## Selected passage
****
# 2004 sunny brook model 2716



## Copper5839 (Nov 3, 2010)

Hi everyone,
I am looking to see if anyone can tell me the weight of the model 2716 sunny brook travel trailer? I am possibly buying one from a dealer and they tell me that the weight is 5000lbs at that I will have no problems towing it with my Honda ridgeline, the truck I was told can to 5000lbs with 2 passengers. I just don't want to destroy my truck.
     Thanks for any feed back


----------



## Grandview Trailer Sa (Nov 4, 2010)

Re: 2004 sunny brook model 2716

You can find the weight of the trailer inside the trailer.  Look in the kitchen cabinets and find a sticker that has UVW on it.  That is the Unloaded Vehicle Weight.  If it says 5,000, as your dealer states, then you are gonna max your truck.  You have to figure in what you put in the trailer...food, clothes, chairs, water, etc.


----------



## Triple E (Nov 4, 2010)
****
## Dataset extract
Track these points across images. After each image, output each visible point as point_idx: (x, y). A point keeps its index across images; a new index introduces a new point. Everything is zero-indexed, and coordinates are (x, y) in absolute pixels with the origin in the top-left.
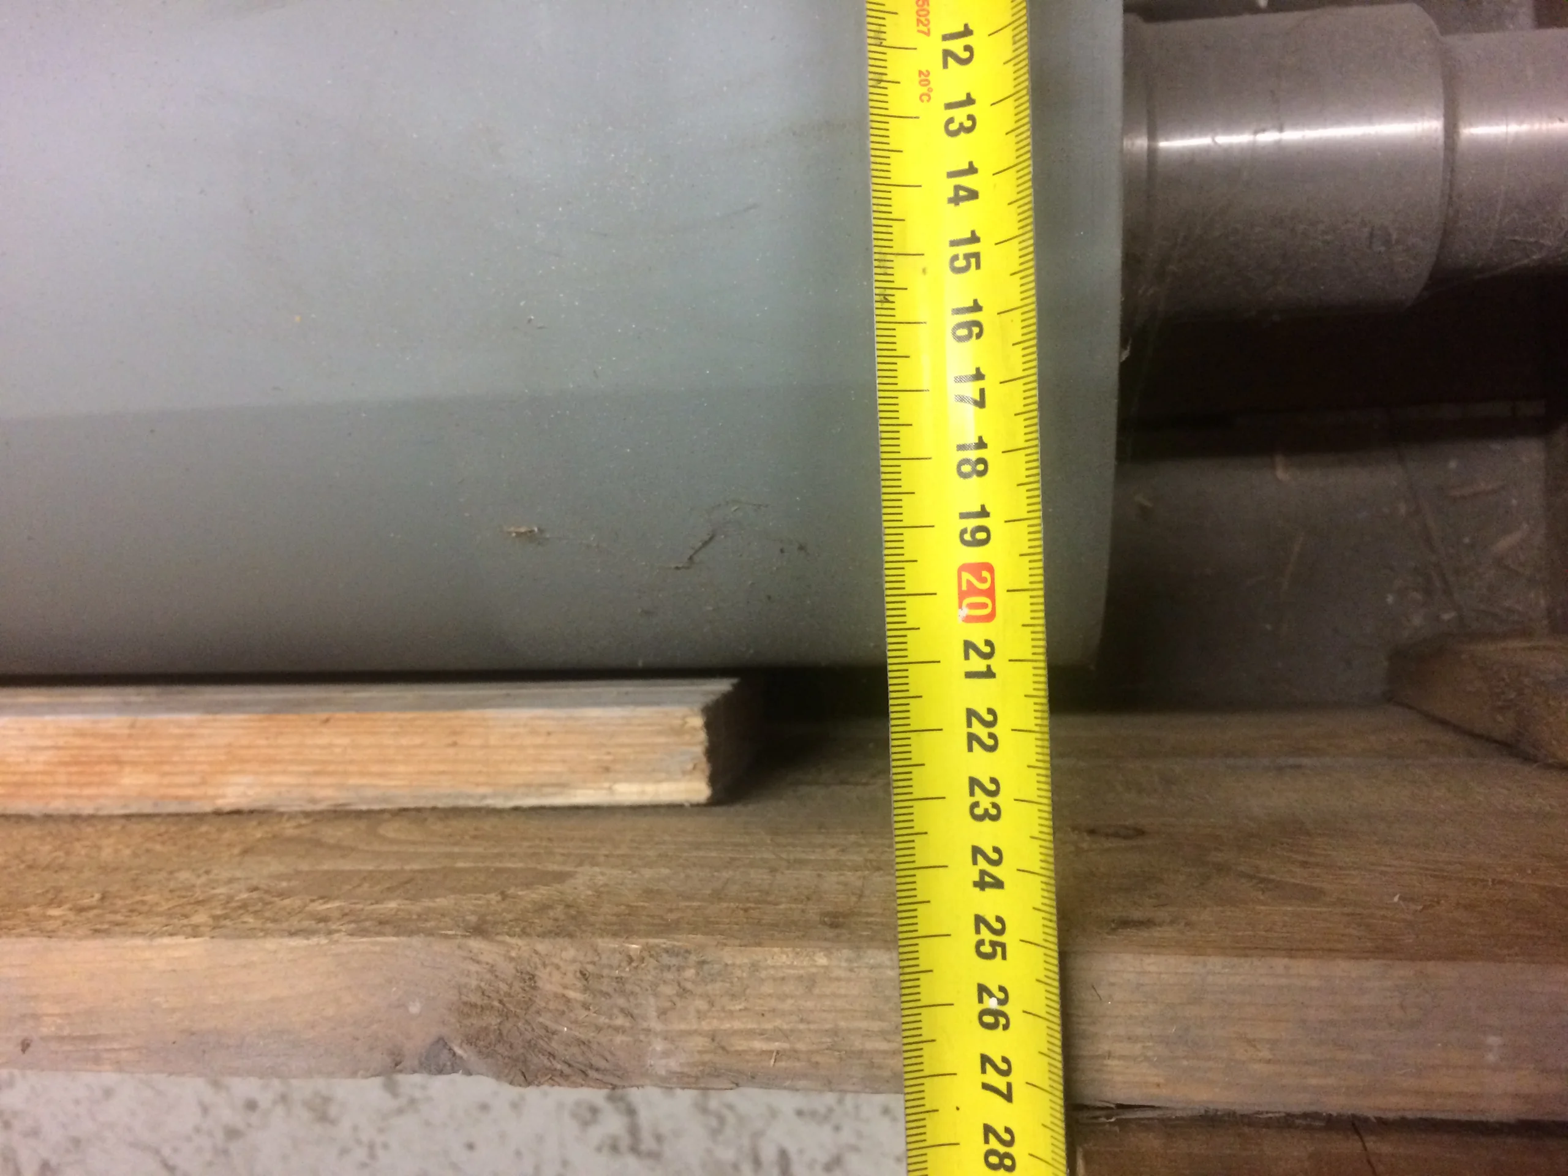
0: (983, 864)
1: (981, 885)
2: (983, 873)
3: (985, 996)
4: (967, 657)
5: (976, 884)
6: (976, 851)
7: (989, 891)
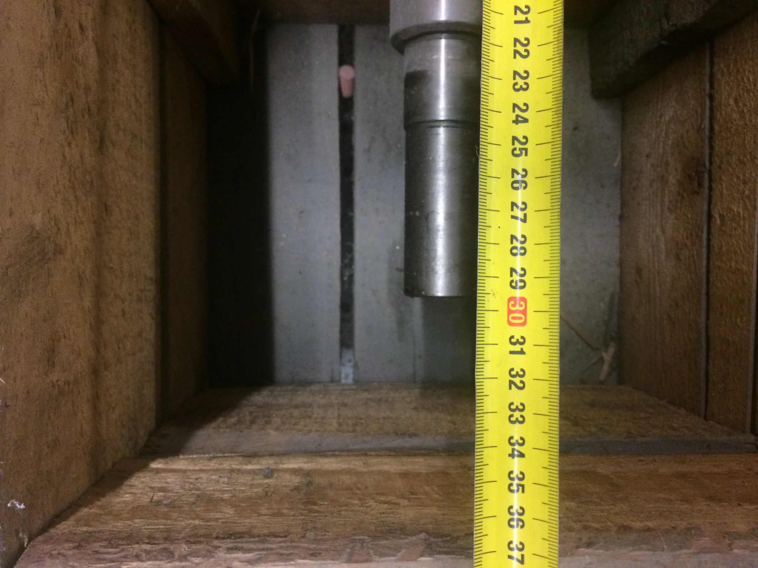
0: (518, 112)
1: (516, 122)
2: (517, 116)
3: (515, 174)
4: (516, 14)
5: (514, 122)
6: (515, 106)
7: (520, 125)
****
In the Sunny Brook trailer thread, what does the UVW on the sticker inside the trailer stand for?

## Solution
Unloaded Vehicle Weight